A 2014 story from the website Racked, pointed out well-known bloggers with hefty audiences, like Jessica Quirk of What I Wore, Kimberly Pesch of Eat Sleep Wear, and Aimee Song of Song of Style have been called out on sites and buying social media followers. In the same article author Chavie Lieber writes: “Originality doesn’t get bloggers noticed anymore – numbers do.”
It’s a departure from the way magazines – the one-time arbiters of style – did business.
Vancouver fashion industry veteran, stylist, and media personality Crystal Carson has had a front-row seat to watch the media revolution go down.
“When I first began my career it was not about me at all. It was about the work; it was about the readers,” she recalls. “I find it so interesting to compare the depth of skill and knowledge at larger magazines to a picture of a blogger wearing a hat or a shirt or drinking coffee.”

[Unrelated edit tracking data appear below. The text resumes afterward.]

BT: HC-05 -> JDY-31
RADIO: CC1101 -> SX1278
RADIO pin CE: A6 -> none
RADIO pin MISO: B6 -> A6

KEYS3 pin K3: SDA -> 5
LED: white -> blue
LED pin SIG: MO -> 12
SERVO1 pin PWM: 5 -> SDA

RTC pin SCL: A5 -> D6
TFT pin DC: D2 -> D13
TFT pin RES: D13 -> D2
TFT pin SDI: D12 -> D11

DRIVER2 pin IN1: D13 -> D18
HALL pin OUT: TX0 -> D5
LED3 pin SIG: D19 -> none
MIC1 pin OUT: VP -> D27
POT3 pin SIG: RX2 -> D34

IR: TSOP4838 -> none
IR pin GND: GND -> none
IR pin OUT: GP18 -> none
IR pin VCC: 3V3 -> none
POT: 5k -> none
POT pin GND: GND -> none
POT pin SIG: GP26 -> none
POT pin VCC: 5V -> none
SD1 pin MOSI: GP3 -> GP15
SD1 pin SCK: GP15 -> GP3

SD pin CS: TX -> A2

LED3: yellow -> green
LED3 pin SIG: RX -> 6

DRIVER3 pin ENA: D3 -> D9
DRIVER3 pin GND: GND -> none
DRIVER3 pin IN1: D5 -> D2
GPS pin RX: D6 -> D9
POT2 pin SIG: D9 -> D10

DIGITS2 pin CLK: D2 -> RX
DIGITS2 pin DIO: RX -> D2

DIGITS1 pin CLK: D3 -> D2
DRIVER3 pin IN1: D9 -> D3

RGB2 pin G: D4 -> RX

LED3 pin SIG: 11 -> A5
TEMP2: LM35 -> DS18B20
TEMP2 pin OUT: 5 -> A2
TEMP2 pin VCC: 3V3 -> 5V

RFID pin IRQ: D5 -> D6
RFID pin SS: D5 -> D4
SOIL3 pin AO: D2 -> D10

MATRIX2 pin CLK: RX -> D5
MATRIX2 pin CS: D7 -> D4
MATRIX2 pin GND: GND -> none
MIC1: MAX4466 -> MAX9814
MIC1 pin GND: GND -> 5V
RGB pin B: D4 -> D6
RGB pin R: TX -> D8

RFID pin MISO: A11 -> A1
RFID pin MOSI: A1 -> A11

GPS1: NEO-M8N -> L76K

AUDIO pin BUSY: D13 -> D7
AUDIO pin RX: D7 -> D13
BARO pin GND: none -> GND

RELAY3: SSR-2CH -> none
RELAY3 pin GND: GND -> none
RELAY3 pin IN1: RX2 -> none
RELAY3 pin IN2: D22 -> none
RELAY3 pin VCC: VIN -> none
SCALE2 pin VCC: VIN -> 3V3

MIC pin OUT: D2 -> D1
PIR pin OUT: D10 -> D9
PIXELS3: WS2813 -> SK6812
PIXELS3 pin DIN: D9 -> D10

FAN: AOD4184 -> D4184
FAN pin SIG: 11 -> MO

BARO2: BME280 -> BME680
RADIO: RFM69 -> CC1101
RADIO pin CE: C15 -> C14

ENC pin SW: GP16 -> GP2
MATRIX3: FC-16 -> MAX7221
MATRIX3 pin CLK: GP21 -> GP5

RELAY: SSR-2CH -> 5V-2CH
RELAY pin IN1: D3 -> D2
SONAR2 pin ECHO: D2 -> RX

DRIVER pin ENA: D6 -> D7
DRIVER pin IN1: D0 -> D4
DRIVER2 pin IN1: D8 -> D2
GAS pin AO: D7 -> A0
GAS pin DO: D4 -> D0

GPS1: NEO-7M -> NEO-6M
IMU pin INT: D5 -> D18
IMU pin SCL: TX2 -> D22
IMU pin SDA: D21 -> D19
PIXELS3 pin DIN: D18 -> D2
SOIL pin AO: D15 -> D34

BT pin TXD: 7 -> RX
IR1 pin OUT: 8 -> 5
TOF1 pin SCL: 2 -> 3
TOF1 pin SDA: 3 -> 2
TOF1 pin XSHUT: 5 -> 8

Carson isn’t a social media naysayer, but says it’s important to maintain authenticity.
“I’m not opposed at all, I think it’s great that people are having the ability to express themselves, share what they love,” she says.
While Vancouver fashion and lifestyle public relations pro Malania Dela Cruz sees the benefit for companies to collaborate with Instagrammers on a campaign, there needs to be a long-term goal in mind to ensure it’s successful.
“There are some benefits there – for our clients, the brands,” she says. “Our approach is to work with influencers who have a reputation of authenticity and integrity, but we do like to work with them because it is a powerful tool.”
But she doesn’t rule out the benefit of good, old-fashioned print media either.
“Print, for me, is so exciting,” Dela Cruz says.